# Review: Magne Traction + Banana Tech



## landonk5 (Aug 19, 2007)

ahh man. i want a TRS with MTX and banana tech right now. or
a skate banana. but right now im sticking to my regular TRS.
how does your TRS handle on jumps? im more into getting air
than jibbing. and how about buttering. i know my TRS isnt made
specifically for buttering but i tried it yesterday and it was
awesome.


----------



## Guest (Dec 11, 2007)

how is the magne-traction in regular conditions? If it isn't terribly icy, does it feel just like a normal board carving or no?


----------



## Guest (Dec 12, 2007)

it feels really solid on jumps... i've had to make a few flat landings and besides the some shock from doing so, it let me ride away clean. the banana really helps with the ride quality, it feels like there's so much control constantly. even when i had some sketchy landings, the feedback let me readjust almost immediately.

well, i never tried buttering with the board, but last night i used it on my toast and it worked out okay. if by buttering you mean something you do while riding, then i'm kind of in the dark.

in regular conditions it feels more or less normal... once you get used to it. it's difficult to explain, but initially i hated this board.. it felt like i was consistently getting hung up out of carves and whatnot, but once i adjusted to it i felt totally in control... at first it felt like i had to anticipate my movements, but now it just does what i tell it to when i want it to do whatever it is.


----------



## lisevolution (Sep 20, 2007)

xenster said:


> in regular conditions it feels more or less normal... once you get used to it. it's difficult to explain, but initially i hated this board.. it felt like i was consistently getting hung up out of carves and whatnot, but once i adjusted to it i felt totally in control... at first it felt like i had to anticipate my movements, but now it just does what i tell it to when i want it to do whatever it is.

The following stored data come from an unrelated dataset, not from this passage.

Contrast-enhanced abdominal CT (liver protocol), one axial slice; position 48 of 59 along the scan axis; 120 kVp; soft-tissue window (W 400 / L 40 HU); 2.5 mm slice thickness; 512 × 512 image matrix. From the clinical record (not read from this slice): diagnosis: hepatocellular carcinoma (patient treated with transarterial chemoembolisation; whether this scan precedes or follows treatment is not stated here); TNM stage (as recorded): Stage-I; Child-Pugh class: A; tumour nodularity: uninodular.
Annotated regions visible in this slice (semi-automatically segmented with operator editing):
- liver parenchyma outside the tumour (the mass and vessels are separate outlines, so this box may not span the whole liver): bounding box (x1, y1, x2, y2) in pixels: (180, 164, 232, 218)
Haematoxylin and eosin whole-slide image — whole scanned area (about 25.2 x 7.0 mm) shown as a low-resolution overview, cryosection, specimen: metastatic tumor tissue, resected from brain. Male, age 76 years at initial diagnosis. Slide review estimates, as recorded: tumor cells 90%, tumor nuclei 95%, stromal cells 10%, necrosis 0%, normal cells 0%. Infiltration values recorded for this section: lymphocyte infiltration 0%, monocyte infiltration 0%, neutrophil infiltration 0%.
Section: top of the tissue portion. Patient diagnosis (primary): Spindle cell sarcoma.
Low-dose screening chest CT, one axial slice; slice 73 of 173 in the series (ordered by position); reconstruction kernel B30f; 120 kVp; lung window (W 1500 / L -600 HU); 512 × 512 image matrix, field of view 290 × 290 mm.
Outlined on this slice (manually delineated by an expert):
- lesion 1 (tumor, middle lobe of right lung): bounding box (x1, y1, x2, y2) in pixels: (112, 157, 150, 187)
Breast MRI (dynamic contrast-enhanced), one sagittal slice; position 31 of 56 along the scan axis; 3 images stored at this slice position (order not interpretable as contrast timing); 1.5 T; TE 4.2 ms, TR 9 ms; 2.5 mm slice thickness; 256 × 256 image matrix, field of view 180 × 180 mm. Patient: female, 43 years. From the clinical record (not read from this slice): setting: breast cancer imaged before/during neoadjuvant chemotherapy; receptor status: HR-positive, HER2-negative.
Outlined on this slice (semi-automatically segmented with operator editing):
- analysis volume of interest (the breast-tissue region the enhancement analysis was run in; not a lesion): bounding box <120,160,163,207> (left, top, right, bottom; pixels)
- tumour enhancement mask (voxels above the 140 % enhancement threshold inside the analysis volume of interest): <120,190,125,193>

That was the feedback I had heard about MTX boards in general. Once you get used to it they're great but it does feel weird initially...


----------



## landonk5 (Aug 19, 2007)

buttering is kinda like. riding on half of your board. like
a snowboard "wheelie" kinda. but you can ride on the nose or
tail of your board. just lean really far backward or forward
and center your weight over your front or back binding. im a
super noob when it comes to buttering so im sure theres a correct,
specific way to do it, but thats what i did on saturday. when
you get advanced in buttering you can start to add spins into,
while, and out of your butters.


----------



## Guest (Dec 14, 2007)

ah, i assumed as much. i'm no good at butters... then again i haven't really tried for them much.


----------



## KIRKWOOD-$LUT (Dec 16, 2006)

i have heard really good things about it
next year our shop is buying them


----------